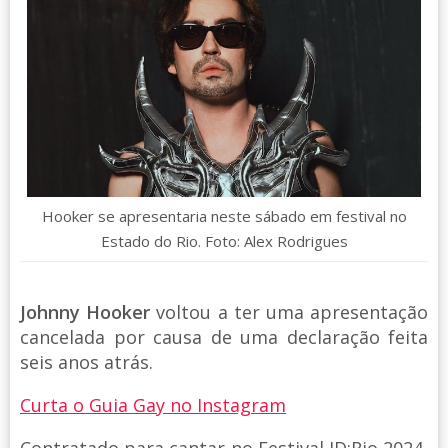
Hooker se apresentaria neste sábado em festival no
Estado do Rio. Foto: Alex Rodrigues
Johnny Hooker
voltou a ter uma apresentação
cancelada por causa de uma declaração feita
seis anos atrás.
Curta o Guia Gay no Instagram
Contratado para cantar no Festival ID:Rio 2024,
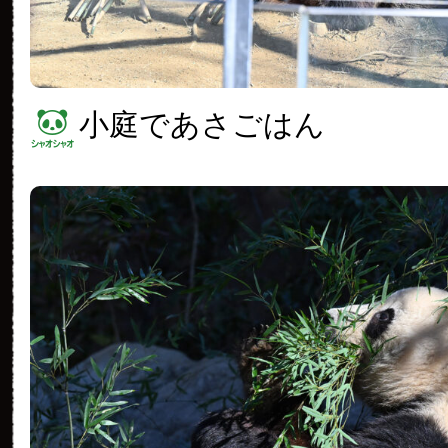
小庭であさごはん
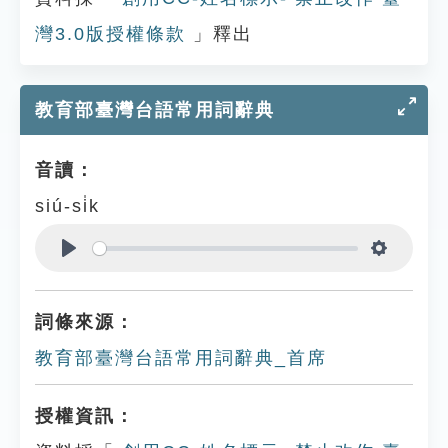
灣3.0版授權條款
」釋出
教育部臺灣台語常用詞辭典
音讀：
siú-si̍k
Play
Settings
詞條來源：
教育部臺灣台語常用詞辭典_首席
授權資訊：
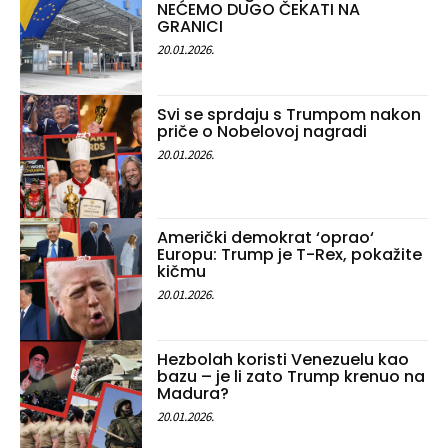
NEĆEMO DUGO ČEKATI NA
GRANICI
20.01.2026.
Svi se sprdaju s Trumpom nakon
priče o Nobelovoj nagradi
20.01.2026.
Američki demokrat ‘oprao‘
Europu: Trump je T-Rex, pokažite
kičmu
20.01.2026.
Hezbolah koristi Venezuelu kao
bazu – je li zato Trump krenuo na
Madura?
20.01.2026.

○ ○ ○

* **Required action**
Select each line in the items above that contains the word "Hooker", matching uppercase and lowercase exactly.

* **Answer section**
Hooker se apresentaria neste sábado em festival no
Johnny Hooker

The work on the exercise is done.